Bewusstsein und Psyche
Die Psyche ist die Form, in der Liebe erfahrbar wird. Sie ist das
Gefäß, durch das das Leben spielt, lernt, leidet und liebt. Alles, was
wir fühlen und deuten, alles, was uns bewegt und fordert, geschieht in
der Psyche. Sie ist beweglich wie Wasser, verletzlich wie Haut und
zugleich unermesslich schöpferisch.
In ihr formen sich Geschichten, Erinnerungen, Hoffnungen und Ängste.
Durch sie erlebt das Leben seine Vielfalt, seine Intensität, seine
Tiefe.
Doch hinter dieser Bewegung liegt etwas, das selbst unbewegt bleibt:
das Bewusstsein.
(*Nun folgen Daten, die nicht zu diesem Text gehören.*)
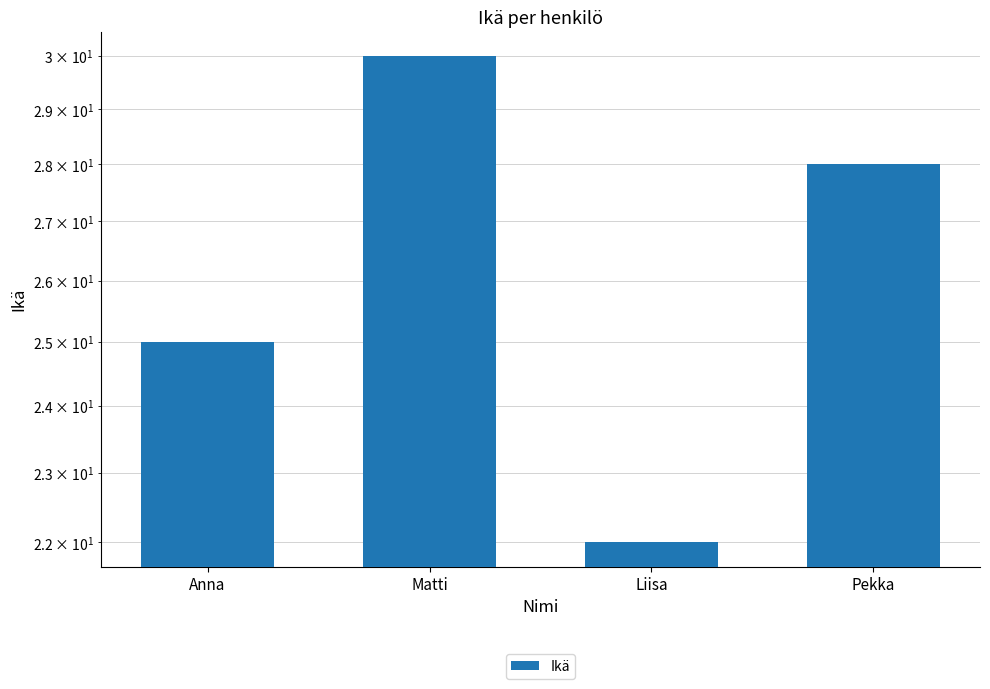

How many bars are there in total?

4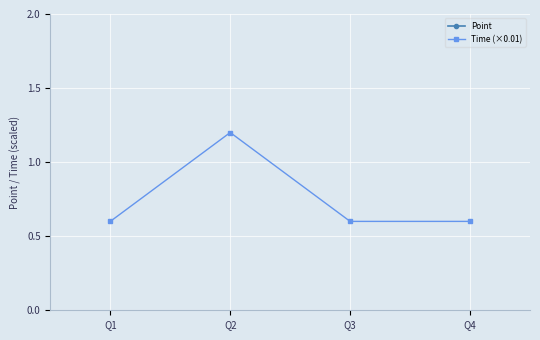

List the series in order of their peak value, highest first.

Point, Time (×0.01)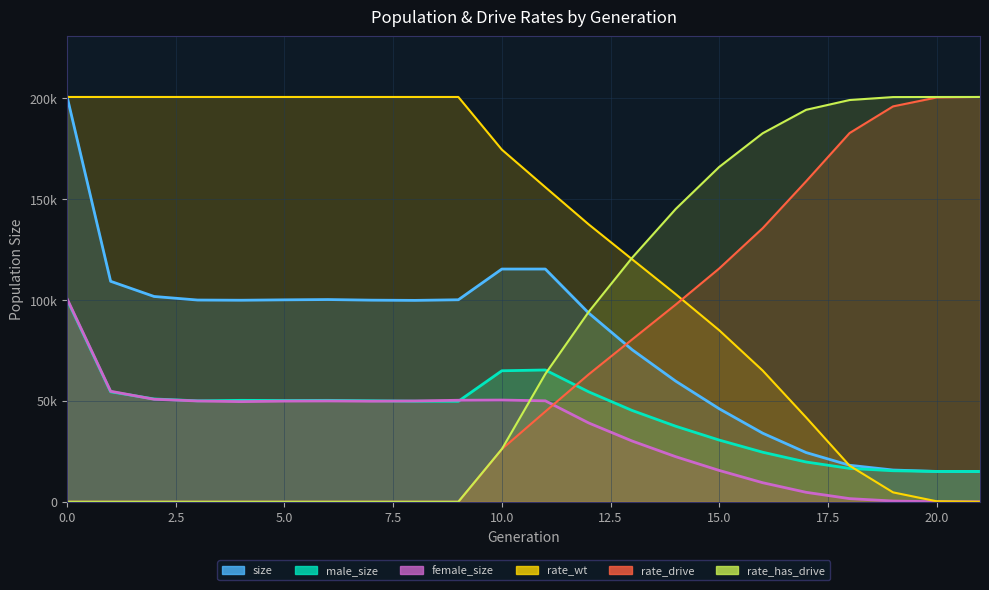

The value of rate_wt at 20 is 121.1. True or false?

False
Es ist die Stille, die alles trägt, ohne in
irgendeiner Weise beteiligt zu sein. Es lernt nicht, weil es alles
schon umfasst. Es handelt nicht, weil Handeln nur in der Welt der
Formen möglich ist.
Das Bewusstsein ist die klare Weite, in der jede Erscheinung auftaucht
und wieder vergeht, ohne dass die Weite selbst sich verändert.
Gedanken entspringen entweder der Bewegung der Psyche oder der
Klarheit des Bewusstseins. Die psychischen Gedanken sind gefärbt von
Geschichte, Emotion, Erinnerung und innerer Dynamik. Sie sind die
Wellen, die vom Wind der Erfahrung bewegt werden. Gedanken aus der
Klarheit hingegen erscheinen wie stille Tropfen aus einem
transparenten Raum: formklar, leicht, ungezwungen, ohne Last.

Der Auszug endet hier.